**Your instructions:**
Could you copy out the material word for word, from its very start through the line containing "日本海滨游玩地推荐,日本旅游不能错过", both ends included? Leave the pictures out.

**Records to use:**
=== Begin Enclosure ===
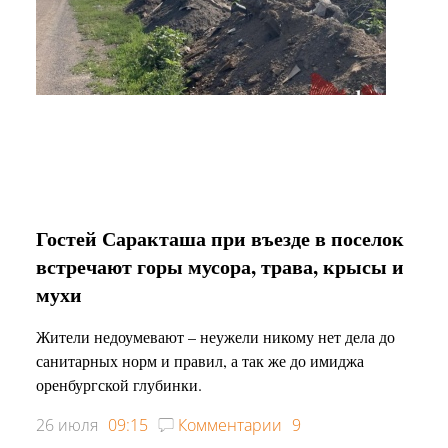
Гостей Саракташа при въезде в поселок
встречают горы мусора, трава, крысы и
мухи
Жители недоумевают – неужели никому нет дела до
санитарных норм и правил, а так же до имиджа
оренбургской глубинки.
26 июля
09:15
Комментарии
9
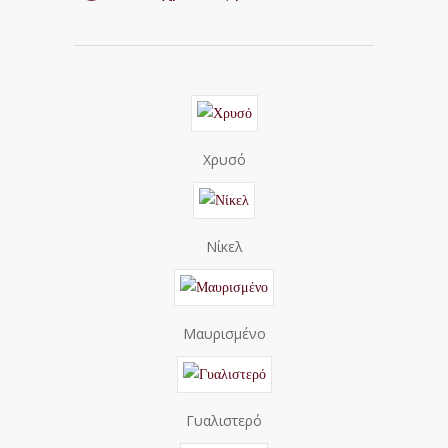
Χρυσό
Νίκελ
Μαυρισμένο
Γυαλιστερό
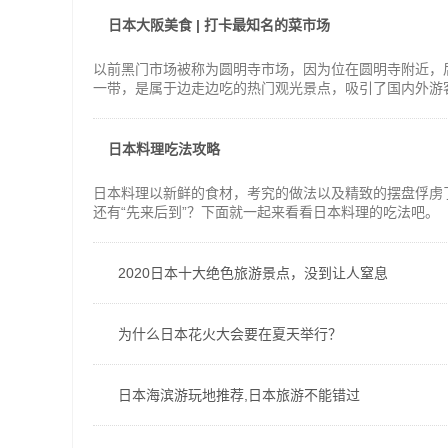
日本大阪美食 | 打卡最知名的菜市场
以前黑门市场被称为圆明寺市场，因为位在圆明寺附近，
一带，是属于边走边吃的热门观光景点，吸引了国内外游
然随着需求的旺盛和市场需求，黑门市场的价格也水涨船
日本料理吃法攻略
日本料理以新鲜的食材，考究的做法以及精致的摆盘俘虏
还有“先来后到”？下面就一起来看看日本料理的吃法吧。
2020日本十大绝色旅游景点，没到让人窒息
为什么日本花火大会要在夏天举行？
日本海滨游玩地推荐,日本旅游不能错过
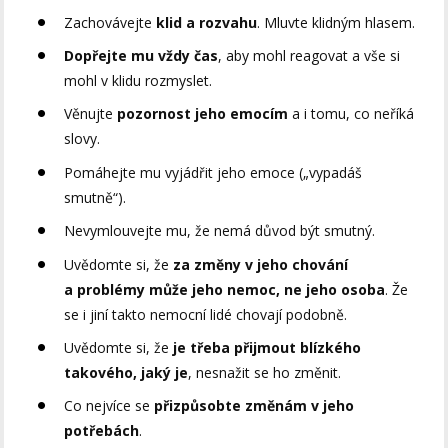
Zachovávejte
klid a rozvahu
. Mluvte klidným hlasem.
Dopřejte mu vždy čas
, aby mohl reagovat a vše si
mohl v klidu rozmyslet.
Věnujte
pozornost jeho emocím
a i tomu, co neříká
slovy.
Pomáhejte mu vyjádřit jeho emoce („vypadáš
smutně“).
Nevymlouvejte mu, že nemá důvod být smutný.
Uvědomte si, že
za změny v jeho chování
a problémy může jeho nemoc, ne jeho osoba
. Že
se i jiní takto nemocní lidé chovají podobně.
Uvědomte si, že
je třeba přijmout blízkého
takového, jaký je
, nesnažit se ho změnit.
Co nejvíce se
přizpůsobte změnám v jeho
potřebách
.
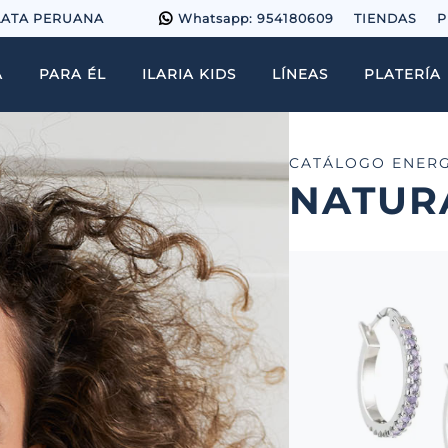
LATA PERUANA
Whatsapp: 954180609
TIENDAS
P
A
PARA ÉL
ILARIA KIDS
LÍNEAS
PLATERÍA
CATÁLOGO ENERG
NATUR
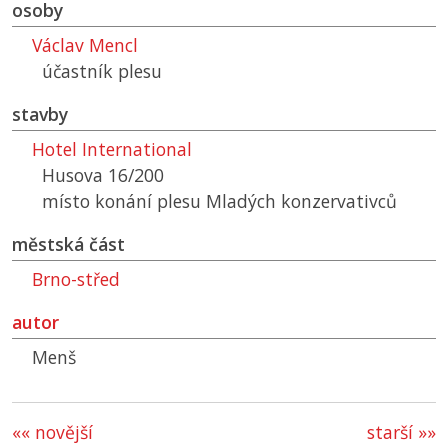
osoby
Václav Mencl
účastník plesu
stavby
Hotel International
Husova 16/200
místo konání plesu Mladých konzervativců
městská část
Brno-střed
autor
Menš
«« novější
starší »»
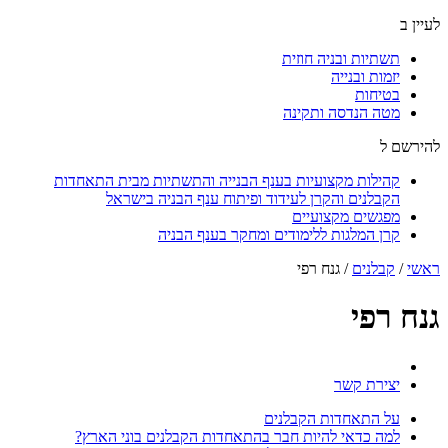
לעיין ב
תשתיות ובניה חוזית
יזמות ובנייה
בטיחות
מטה הנדסה ותקינה
להירשם ל
קהילות מקצועיות בענף הבנייה והתשתיות מבית התאחדות
הקבלנים והקרן לעידוד ופיתוח ענף הבניה בישראל
מפגשים מקצועיים
קרן המלגות ללימודים ומחקר בענף הבניה
ראשי
/
קבלנים
/
גנח רפי
גנח רפי
יצירת קשר
על התאחדות הקבלנים
למה כדאי להיות חבר בהתאחדות הקבלנים בוני הארץ?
=== End Enclosure ===
**Task response:**
Гостей Саракташа при въезде в поселок
встречают горы мусора, трава, крысы и
мухи
Жители недоумевают – неужели никому нет дела до
санитарных норм и правил, а так же до имиджа
оренбургской глубинки.
26 июля
09:15
Комментарии
9
Χρυσό
Νίκελ
Μαυρισμένο
Γυαλιστερό
日本大阪美食 | 打卡最知名的菜市场
以前黑门市场被称为圆明寺市场，因为位在圆明寺附近，
一带，是属于边走边吃的热门观光景点，吸引了国内外游
然随着需求的旺盛和市场需求，黑门市场的价格也水涨船
日本料理吃法攻略
日本料理以新鲜的食材，考究的做法以及精致的摆盘俘虏
还有“先来后到”？下面就一起来看看日本料理的吃法吧。
2020日本十大绝色旅游景点，没到让人窒息
为什么日本花火大会要在夏天举行？
日本海滨游玩地推荐,日本旅游不能错过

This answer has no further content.